|Home | About | Journals | Submit | Contact Us | Français|
Despite the potential benefits of sequential designs, studies evaluating treatments or experimental manipulations in preclinical experimental biomedicine almost exclusively use classical block designs. Our aim with this article is to bring the existing methodology of group sequential designs to the attention of researchers in the preclinical field and to clearly illustrate its potential utility.

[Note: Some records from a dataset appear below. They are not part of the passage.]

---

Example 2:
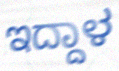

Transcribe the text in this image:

ಇದ್ದಾಳ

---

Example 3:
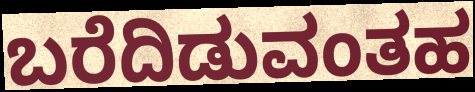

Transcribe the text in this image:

ಬರೆದಿಡುವಂತಹ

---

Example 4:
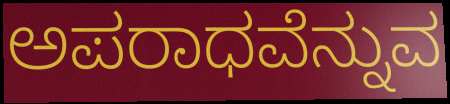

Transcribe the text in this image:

ಅಪರಾಧವೆನ್ನುವ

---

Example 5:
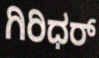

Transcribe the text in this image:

ಗಿರಿಧರ್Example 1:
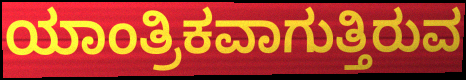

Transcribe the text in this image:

ಯಾಂತ್ರಿಕವಾಗುತ್ತಿರುವ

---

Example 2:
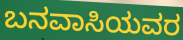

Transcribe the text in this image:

ಬನವಾಸಿಯವರ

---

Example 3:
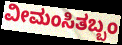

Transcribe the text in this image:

ವೀಮಂಸಿತಬ್ಬಂ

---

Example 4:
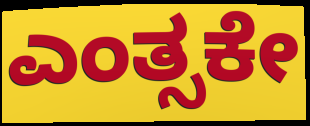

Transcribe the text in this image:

ಎಂತ್ಸಕೇ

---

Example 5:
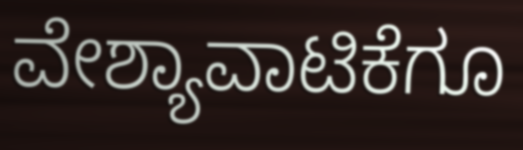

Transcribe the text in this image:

ವೇಶ್ಯಾವಾಟಿಕೆಗೂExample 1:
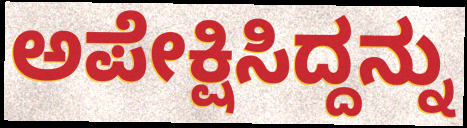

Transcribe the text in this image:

ಅಪೇಕ್ಷಿಸಿದ್ದನ್ನು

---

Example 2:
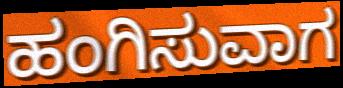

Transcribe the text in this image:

ಹಂಗಿಸುವಾಗ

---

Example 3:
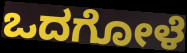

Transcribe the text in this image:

ಒದಗೋಳೆ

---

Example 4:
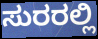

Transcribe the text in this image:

ಸುರರಲ್ಲಿ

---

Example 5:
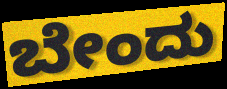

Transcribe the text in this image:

ಬೇಂದುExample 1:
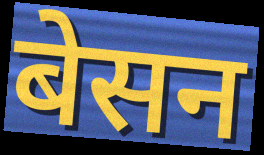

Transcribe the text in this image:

बेसन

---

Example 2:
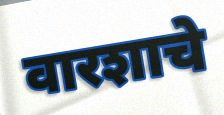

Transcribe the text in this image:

वारशाचे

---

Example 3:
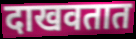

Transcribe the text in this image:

दाखवतात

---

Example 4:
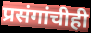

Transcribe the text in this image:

प्रसंगांचीही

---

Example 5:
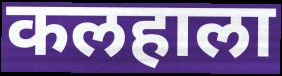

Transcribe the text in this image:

कलहाला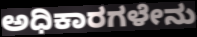
ಅಧಿಕಾರಗಳೇನು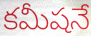
కమీషనే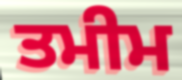
ਤਮੀਮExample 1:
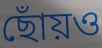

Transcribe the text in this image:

ছোঁয়ও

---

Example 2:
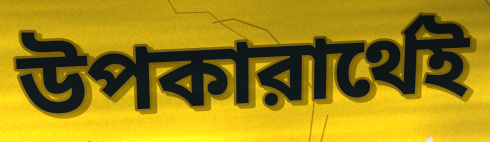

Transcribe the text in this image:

উপকারার্থেই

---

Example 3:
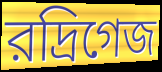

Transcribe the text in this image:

রদ্রিগেজ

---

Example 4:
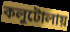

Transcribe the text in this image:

কলুটোলায়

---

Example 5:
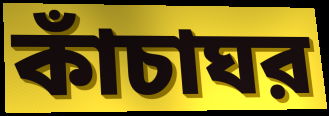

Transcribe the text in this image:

কাঁচাঘর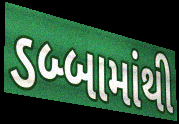
ડબ્બામાંથીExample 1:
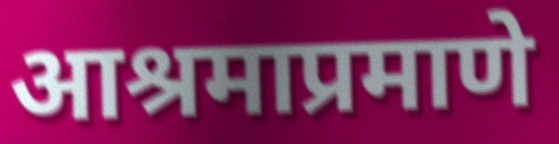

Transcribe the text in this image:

आश्रमाप्रमाणे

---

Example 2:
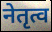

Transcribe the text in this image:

नेतृत्व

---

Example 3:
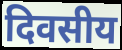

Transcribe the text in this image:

दिवसीय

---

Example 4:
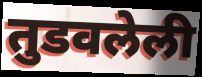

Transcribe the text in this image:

तुडवलेली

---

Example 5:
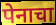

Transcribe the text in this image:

पेनाचा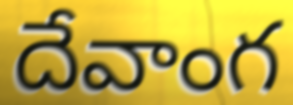
దేవాంగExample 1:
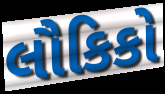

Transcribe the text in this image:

લૌકિકો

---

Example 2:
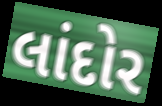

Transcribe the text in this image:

લાંદોર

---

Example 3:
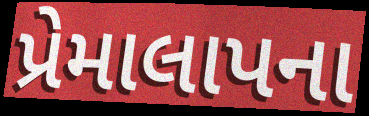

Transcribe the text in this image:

પ્રેમાલાપના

Group sequential designs can offer higher efficiency than traditional methods and are increasingly used in clinical trials. Using simulation of data, we demonstrate that group sequential designs have the potential to improve the efficiency of experimental studies, even when sample sizes are very small, as is currently prevalent in preclinical experimental biomedicine. When simulating data with a large effect size of d = 1 and a sample size of n = 18 per group, sequential frequentist analysis consumes in the long run only around 80% of the planned number of experimental units. In larger trials (n = 36 per group), additional stopping rules for futility lead to the saving of resources of up to 30% compared to block designs. We argue that these savings should be invested to increase sample sizes and hence power, since the currently underpowered experiments in preclinical biomedicine are a major threat to the value and predictiveness in this research domain.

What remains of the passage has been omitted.